Learned counsel for the complaint Mr. Syed Athar Hussain Bokhari as well as Mr. Muhammad Saleheen Mughal, learned counsel for the State while confronted with the above proposition candidly conceded that there isnothing on record to substantiate that before framing the charge and proceeding with the trial, copies of the documents as required by section 265-C(2)(d) were supplied to the accused. They in the circumstances, gave inwriting that they would have no objection in the case is remanded back to the trial Court for proceeding afresh after remeding the defect. Consent so given be placed on record.
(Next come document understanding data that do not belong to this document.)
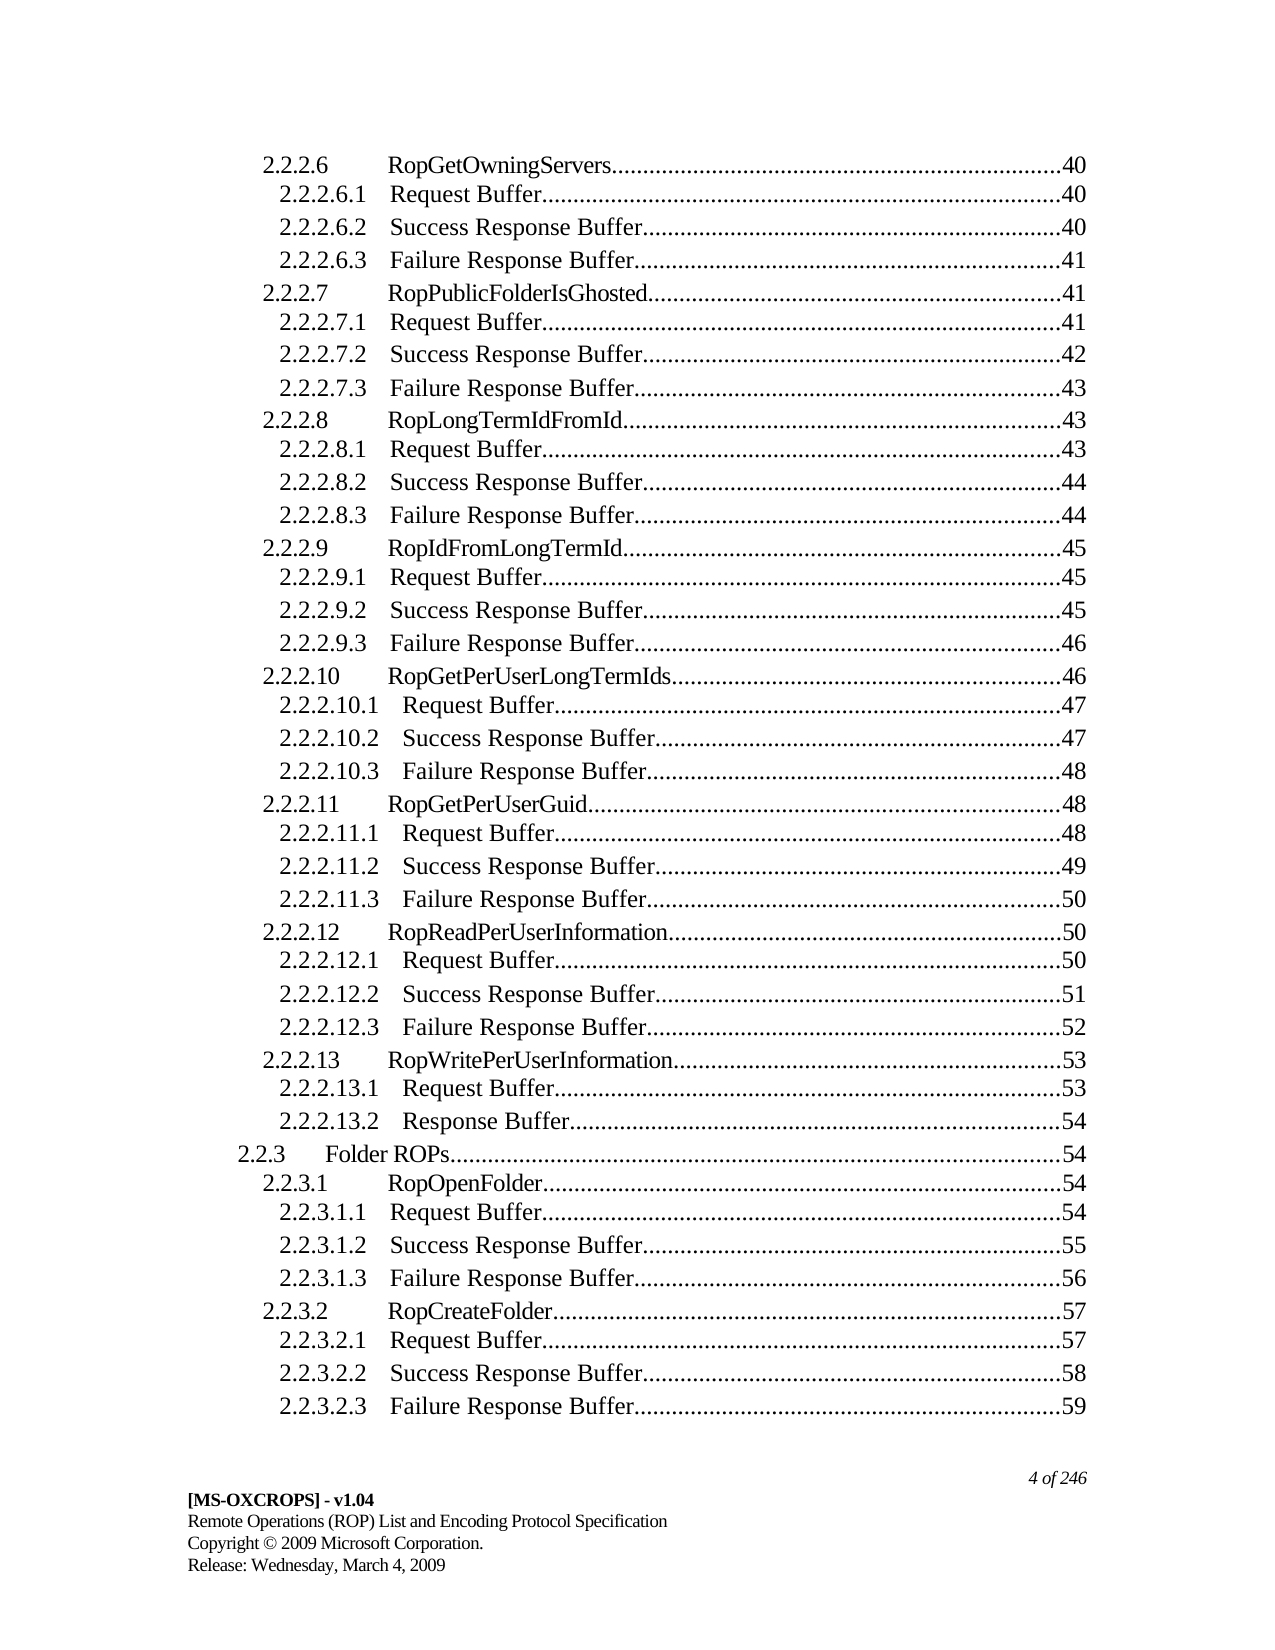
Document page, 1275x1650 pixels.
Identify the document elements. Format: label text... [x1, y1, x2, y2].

text 2.2.2.8.3 Failure Response Buffer 44 [279, 500, 1087, 529]
text 2.2.3.1.2 Success Response Buffer 55 [279, 1230, 1087, 1259]
text 2.2.2.10 RopGetPerUserLongTermIds 46 [262, 661, 1087, 690]
text 2.2.2.9.2 Success Response Buffer 45 [279, 595, 1087, 624]
text 2.2.2.8.1 Request Buffer 43 [279, 434, 1087, 463]
text 2.2.2.11 RopGetPerUserGuid 48 [262, 789, 1087, 818]
text 2.2.3 Folder ROPs 54 [237, 1139, 1087, 1168]
text 2.2.2.10.3 Failure Response Buffer 48 [279, 756, 1087, 785]
text 2.2.2.12.1 Request Buffer 50 [279, 946, 1087, 974]
text 2.2.3.2.2 Success Response Buffer 58 [279, 1358, 1087, 1387]
text 2.2.2.11.1 Request Buffer 48 [279, 818, 1087, 847]
text 2.2.2.7.1 Request Buffer 41 [279, 307, 1087, 335]
text 2.2.2.6.2 Success Response Buffer 40 [279, 212, 1087, 241]
text 2.2.2.9.3 Failure Response Buffer 46 [279, 628, 1087, 657]
text 2.2.2.10.1 Request Buffer 47 [279, 690, 1087, 719]
text 2.2.3.1.1 Request Buffer 54 [279, 1197, 1087, 1226]
text 2.2.2.7.2 Success Response Buffer 42 [279, 339, 1087, 368]
text 2.2.2.13.2 Response Buffer 54 [279, 1106, 1087, 1135]
text 2.2.2.7 RopPublicFolderIsGhosted 41 [262, 278, 1087, 307]
text 2.2.2.13.1 Request Buffer 53 [279, 1073, 1087, 1102]
text 2.2.2.9.1 Request Buffer 45 [279, 562, 1087, 591]
text 2.2.2.11.3 Failure Response Buffer 50 [279, 884, 1087, 913]
text 2.2.3.2 RopCreateFolder 57 [262, 1296, 1087, 1325]
text 2.2.2.8.2 Success Response Buffer 44 [279, 467, 1087, 496]
text 2.2.2.13 RopWritePerUserInformation 53 [262, 1045, 1087, 1073]
text 2.2.2.6 RopGetOwningServers 40 [262, 150, 1087, 179]
text 2.2.2.9 RopIdFromLongTermId 45 [262, 533, 1087, 562]
text 2.2.2.7.3 Failure Response Buffer 43 [279, 373, 1087, 401]
text 2.2.2.12.3 Failure Response Buffer 52 [279, 1012, 1087, 1040]
text 2.2.3.2.3 Failure Response Buffer 59 [279, 1391, 1087, 1419]
text 2.2.2.8 RopLongTermIdFromId 43 [262, 406, 1087, 434]
text 2.2.2.12 RopReadPerUserInformation 50 [262, 917, 1087, 946]
text 2.2.3.1.3 Failure Response Buffer 56 [279, 1263, 1087, 1292]
text 2.2.2.10.2 Success Response Buffer 47 [279, 723, 1087, 752]
text 2.2.2.6.3 Failure Response Buffer 41 [279, 245, 1087, 273]
text 2.2.2.12.2 Success Response Buffer 51 [279, 979, 1087, 1007]
text 2.2.2.6.1 Request Buffer 40 [279, 179, 1087, 207]
text 2.2.2.11.2 Success Response Buffer 49 [279, 851, 1087, 879]
text 2.2.3.1 RopOpenFolder 54 [262, 1168, 1087, 1197]
text 2.2.3.2.1 Request Buffer 57 [279, 1325, 1087, 1353]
4. I have given my anxious considerations to the foregoing submissions and have also perused the relevant record with the help of learned counsel for the parties. Keeping in view the written consent given by the learned counsel for the parties and following the dictum laid down by the Hon'ble Supreme Court of Pakistan in 1985 SCMR 1442 I am inclined to accept the appeal. It would be pertinent to mention here that this Court too,in the case of Rita Margrett Randill vs. The State duly reported in 1986 FSC 753 has observed that the provisions of section 265-C are mandatory and non-compliance thereof shall vitiate the trial. Therefore, in this view of the matter, the appeal is allowed, the impugned judgment dated 29.10.1996 is set aside and the trial Court is directed to proceed with the trial of the case afresh in accordance with the law after supplying copies of the requisite documents to the accused as required by section 265-C(2)(d) of the Criminal Procedure Code. Since this is an old matter, therefore, the trial Court is directed to expeditiously dispose of the same within a period of three months. The parties are directed to appear before the trial Court on 27.2.1997. The appellants are on bail granted by this Court. The same shall remain intact till 27.2.1997. The learned trial Judge shall, however, be at liberty to consider whether or not they shall continue on bail during the trial.